* Exercise requirements:
For the listing below, state how many lines include "according". The number alone is the answer.
** Opening Record excerpts block **
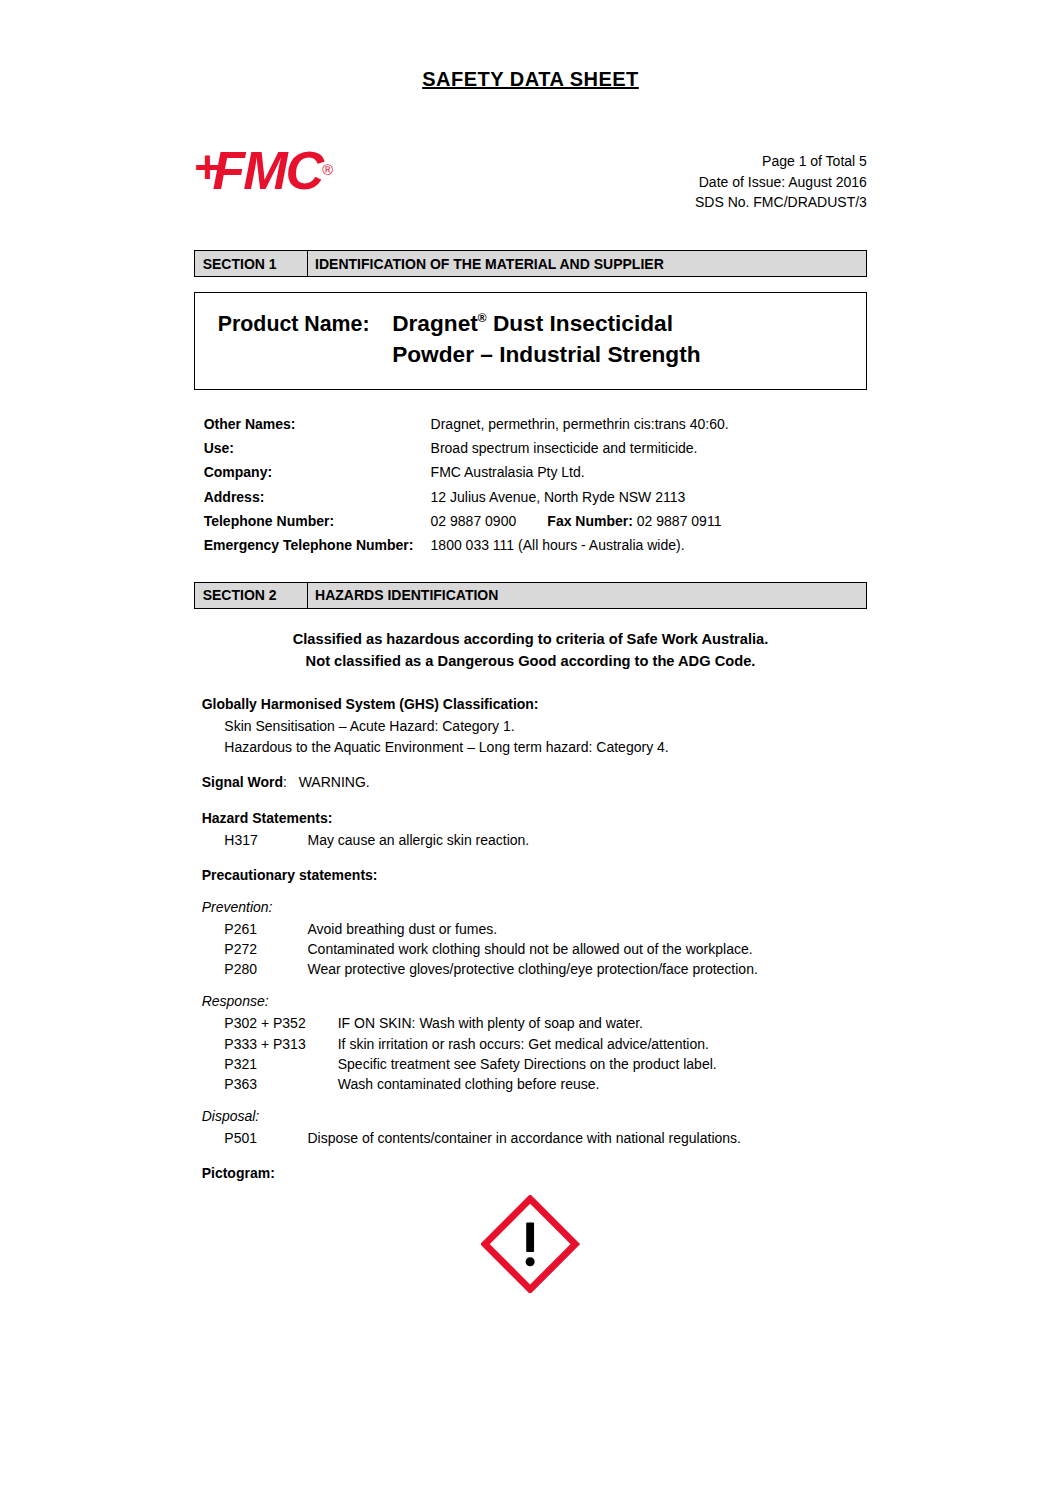SAFETY DATA SHEET
+FMC®
Page 1 of Total 5
Date of Issue: August 2016
SDS No. FMC/DRADUST/3
SECTION 1
IDENTIFICATION OF THE MATERIAL AND SUPPLIER
Product Name:
Dragnet® Dust Insecticidal
Powder – Industrial Strength
| Other Names: | Dragnet, permethrin, permethrin cis:trans 40:60. |
| Use: | Broad spectrum insecticide and termiticide. |
| Company: | FMC Australasia Pty Ltd. |
| Address: | 12 Julius Avenue, North Ryde NSW 2113 |
| Telephone Number: | 02 9887 0900 Fax Number: 02 9887 0911 |
| Emergency Telephone Number: | 1800 033 111 (All hours - Australia wide). |
SECTION 2
HAZARDS IDENTIFICATION
Classified as hazardous according to criteria of Safe Work Australia.
Not classified as a Dangerous Good according to the ADG Code.
Globally Harmonised System (GHS) Classification:
Skin Sensitisation – Acute Hazard: Category 1.
Hazardous to the Aquatic Environment – Long term hazard: Category 4.
Signal Word: WARNING.
Hazard Statements:
H317
May cause an allergic skin reaction.
Precautionary statements:
Prevention:
P261
Avoid breathing dust or fumes.
P272
Contaminated work clothing should not be allowed out of the workplace.
P280
Wear protective gloves/protective clothing/eye protection/face protection.
Response:
P302 + P352
IF ON SKIN: Wash with plenty of soap and water.
P333 + P313
If skin irritation or rash occurs: Get medical advice/attention.
P321
Specific treatment see Safety Directions on the product label.
P363
Wash contaminated clothing before reuse.
Disposal:
P501
Dispose of contents/container in accordance with national regulations.
Pictogram:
** Closing Record excerpts block **
* Task result:
2